Он отошёл всего на несколько шагов от входа в больницу, даже не успел спуститься с крыльца, как всё содрогнулось от грома, и тотчас в паре сантиметров от его головы пронеслась пуля. Сзади донёсся треск разбившегося стекла.
— Ну, сейчас… — Ксавье понял, что продолжает улыбаться.
Уже будучи по-настоящему нервным, почти до потери сознания. А что, если Уэнсдей ему соврала и он умрёт? Или, наоборот, её попытка ему помочь изменила судьбу? Или она просто неправильно истолковала видение?..
Вокруг закричали и стали носиться люди. Следующая пуля пронеслась над плечом. А ещё одна пролетела секунду спустя в месте, откуда Ксавье интуитивно убрал голову, пригнувшись. Повезло.
— Не вздумай умереть! — Ксавье едва не потерял связь с реальностью от изумления, когда отец прыгнул перед ним и полностью загородил своим внушительным телосложением.
Он ожидал от отца любого поведения, но только не того, что он решит проявить жертвенность и станет на пути у пуль. Отец никогда его не защищал. Только мог обругать, когда Ксавье попадал в опасные для жизни передряги. А мог и сам устроить отпрыску ситуацию, откуда выбраться живым почти невозможно.

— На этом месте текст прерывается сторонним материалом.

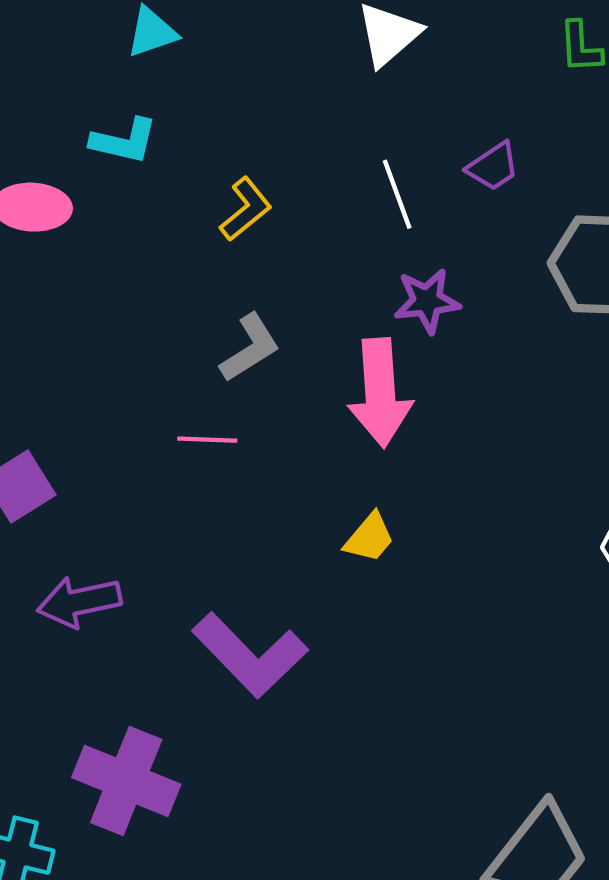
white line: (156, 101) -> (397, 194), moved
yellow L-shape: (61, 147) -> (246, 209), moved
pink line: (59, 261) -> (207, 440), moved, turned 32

Был лишь один раз, когда отец на него не ругался. И когда был встревоженным едва ли не сильнее.
***
Первое, что увидел Ксавье, когда гроб остановился на полпути к крематорию{?}[печь для кремации (сжигания) умерших (людей, животных), а также учреждение, где находится такая печь. В данном случае я подразумеваю именно печь] и с него сорвали крышку: два чёрных озлобленных глаза. Кажется, их тронуло что-то вроде разочарования, когда в них отразилось его покрасневшее и испуганное до полусмерти лицо. Девочка с чёрными косичками покачала головой. А Ксавье понял, что никогда уже её не забудет.
— Ты не оживший труп, — заключила она и, кажется, попробовала захлопнуть крышку гроба обратно.
— Уэнсдей, подожди! Пожалуйста!
— Ладно, ты интересно спрятался. Но теперь я разочарована. Это был наглый и бессовестный обман, — сказала она и отошла.
Сбежались десятки встревоженных людей, но первым к нему подоспел отец. На нём застыло выражение ужаса и почти паники. Папа дрожал. Папа впервые дрожал.
— Как это произошло?! — взревел он, но не на Ксавье.
— Подумаешь, детки развлекались, — небрежно бросила черноволосая красивая женщина, поглаживающая Уэнсдей по плечу.
— Ладно, ваша дочь спасла моего сына… спасибо, — папа неожиданно выволок его из гроба и обнял.
— Я очень об этом сожалею, — хмуро заметила девочка с косичками.
***
Невольно Ксавье сжался за спиной отца, но приступ жалости и страха за себя быстро отступил. Да и шок от действий папы пропал. За два проявления нежности в его жизни нельзя было вдруг принять его за хорошего человека. Скорее, он просто доказал тем, что всё же человек.
Тогда как другие воспоминания доказывали обратное.